New meningococcal case in Victoria


The Victorian Department of Health has been notified of a case of meningococcal infection in an 18-year-old who attended Schoolies celebrations in Maroochydore, Queensland.

Although meningococcal infections are uncommon thanks to vaccination, people who attended social venues in Maroochydore between 26 November and 2 December should be alert to symptoms and act immediately if they appear.

Symptoms of meningococcal disease may not all be present at once, but may include sudden onset of fever, headache, neck stiffness, joint pain, a rash of red-purple spots or bruises, dislike of bright lights, nausea, and vomiting.

Young children may have non-specific symptoms. These may include irritability, difficulty waking, high-pitched crying, and refusal to eat. 

“People who suspect symptoms of this disease should immediately seek medical attention – early treatment for meningococcal is life-saving,” Victoria’s Deputy Chief Health Officer Associate Professor Deborah Friedman said.

Meningococcal disease can occur year-round, with increases normally seen in late winter and early spring. Children under the age of five and those aged 15 to 25 are at the greatest risk of contracting the disease, although it can affect all age groups. 

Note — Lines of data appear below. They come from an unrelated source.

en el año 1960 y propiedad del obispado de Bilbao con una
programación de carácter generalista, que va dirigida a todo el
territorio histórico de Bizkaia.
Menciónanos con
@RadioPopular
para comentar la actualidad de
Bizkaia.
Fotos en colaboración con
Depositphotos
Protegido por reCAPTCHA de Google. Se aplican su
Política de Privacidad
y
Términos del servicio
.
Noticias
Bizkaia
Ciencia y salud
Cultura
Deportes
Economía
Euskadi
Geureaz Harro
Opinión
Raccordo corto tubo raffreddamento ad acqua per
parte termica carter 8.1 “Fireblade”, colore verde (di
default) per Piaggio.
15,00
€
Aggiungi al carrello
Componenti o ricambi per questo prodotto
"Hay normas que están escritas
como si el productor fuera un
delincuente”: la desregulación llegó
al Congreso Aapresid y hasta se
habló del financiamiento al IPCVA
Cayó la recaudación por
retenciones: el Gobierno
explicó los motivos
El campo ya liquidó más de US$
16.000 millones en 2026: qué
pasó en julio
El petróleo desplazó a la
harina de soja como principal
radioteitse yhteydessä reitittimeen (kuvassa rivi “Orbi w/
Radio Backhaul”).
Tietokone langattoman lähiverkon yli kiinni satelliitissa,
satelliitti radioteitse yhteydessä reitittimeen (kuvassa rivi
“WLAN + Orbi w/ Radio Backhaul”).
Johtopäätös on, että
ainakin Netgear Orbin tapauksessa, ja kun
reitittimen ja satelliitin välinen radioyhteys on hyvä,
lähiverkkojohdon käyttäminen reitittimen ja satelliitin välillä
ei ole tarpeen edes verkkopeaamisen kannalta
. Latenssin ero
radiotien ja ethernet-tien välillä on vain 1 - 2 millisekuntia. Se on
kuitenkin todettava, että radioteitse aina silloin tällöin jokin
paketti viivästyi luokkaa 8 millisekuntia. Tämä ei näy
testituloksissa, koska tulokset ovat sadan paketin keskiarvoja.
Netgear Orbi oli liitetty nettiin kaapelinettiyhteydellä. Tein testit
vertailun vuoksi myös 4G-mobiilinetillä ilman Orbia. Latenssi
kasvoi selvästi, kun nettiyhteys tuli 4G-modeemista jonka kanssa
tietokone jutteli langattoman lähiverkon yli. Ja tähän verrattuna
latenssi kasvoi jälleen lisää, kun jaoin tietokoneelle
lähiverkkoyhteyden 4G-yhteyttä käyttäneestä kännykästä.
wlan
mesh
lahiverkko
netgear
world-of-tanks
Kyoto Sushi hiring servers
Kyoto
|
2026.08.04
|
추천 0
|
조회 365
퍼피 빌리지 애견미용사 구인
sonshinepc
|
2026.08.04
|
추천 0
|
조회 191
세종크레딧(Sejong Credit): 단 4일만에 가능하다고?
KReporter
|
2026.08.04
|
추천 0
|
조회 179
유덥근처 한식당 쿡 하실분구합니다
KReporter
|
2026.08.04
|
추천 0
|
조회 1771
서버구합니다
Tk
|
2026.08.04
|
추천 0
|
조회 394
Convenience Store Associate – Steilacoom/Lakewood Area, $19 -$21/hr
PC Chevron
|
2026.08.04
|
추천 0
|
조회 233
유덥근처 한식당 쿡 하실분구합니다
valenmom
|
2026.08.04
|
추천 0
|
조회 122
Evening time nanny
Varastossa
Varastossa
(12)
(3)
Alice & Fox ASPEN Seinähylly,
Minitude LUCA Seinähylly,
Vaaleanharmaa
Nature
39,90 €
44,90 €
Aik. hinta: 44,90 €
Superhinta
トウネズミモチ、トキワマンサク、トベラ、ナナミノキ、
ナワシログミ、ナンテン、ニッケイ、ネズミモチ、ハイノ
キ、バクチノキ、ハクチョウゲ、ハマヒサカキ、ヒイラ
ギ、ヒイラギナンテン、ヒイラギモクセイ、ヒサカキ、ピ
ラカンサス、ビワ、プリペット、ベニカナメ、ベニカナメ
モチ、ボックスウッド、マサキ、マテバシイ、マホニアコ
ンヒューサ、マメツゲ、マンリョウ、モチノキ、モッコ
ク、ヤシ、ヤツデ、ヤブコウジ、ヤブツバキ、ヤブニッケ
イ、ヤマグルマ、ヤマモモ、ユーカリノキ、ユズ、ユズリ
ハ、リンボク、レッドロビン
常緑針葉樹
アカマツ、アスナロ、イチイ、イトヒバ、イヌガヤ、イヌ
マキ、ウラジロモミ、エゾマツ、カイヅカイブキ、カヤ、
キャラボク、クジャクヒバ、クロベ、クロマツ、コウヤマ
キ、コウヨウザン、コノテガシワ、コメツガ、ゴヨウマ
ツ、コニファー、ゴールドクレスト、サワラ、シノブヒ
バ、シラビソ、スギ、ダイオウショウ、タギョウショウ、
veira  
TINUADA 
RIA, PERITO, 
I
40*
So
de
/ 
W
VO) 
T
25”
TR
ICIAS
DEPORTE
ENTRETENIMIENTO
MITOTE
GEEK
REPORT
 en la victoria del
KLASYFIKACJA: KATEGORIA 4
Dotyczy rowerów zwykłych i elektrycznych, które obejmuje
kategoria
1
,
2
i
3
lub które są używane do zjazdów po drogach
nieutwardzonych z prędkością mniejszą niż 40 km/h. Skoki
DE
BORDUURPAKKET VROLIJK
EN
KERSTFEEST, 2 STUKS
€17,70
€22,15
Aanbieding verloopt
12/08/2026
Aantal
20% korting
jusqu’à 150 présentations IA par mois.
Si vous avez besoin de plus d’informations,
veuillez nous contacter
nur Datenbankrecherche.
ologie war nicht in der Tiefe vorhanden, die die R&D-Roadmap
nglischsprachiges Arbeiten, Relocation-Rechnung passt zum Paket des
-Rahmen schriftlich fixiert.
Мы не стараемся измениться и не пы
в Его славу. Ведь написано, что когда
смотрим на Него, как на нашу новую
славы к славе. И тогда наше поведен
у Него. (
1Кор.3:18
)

“The close contact between young people at events like Schoolies may have placed them at an increased risk of contracting this infection,” Associate Professor Friedman added.

Meningococcal disease is caused by certain strains of bacteria that can be found in the upper respiratory tract in a proportion of the population. It can spread from person to person through close or prolonged contact, such as between household members or intimate partners.

Under the National Immunisation Program, meningococcal ACWY vaccine is provided free for babies at 12 months, adolescents, and people of all ages with certain medical conditions.  

People with certain medical conditions, as well as Aboriginal children up to the age of two years, can also access a free meningococcal B vaccine. Anyone from six weeks of age can have a meningococcal B vaccine to reduce the risk of infection.

“Vaccination remains the best way to protect yourself, your loved ones and the community from the harmful effects of meningococcal disease,” Associate Professor Friedman said.

Victoria has reported 14 cases of meningococcal disease so far in 2022.

Additional information is also available on the Better Health Channel.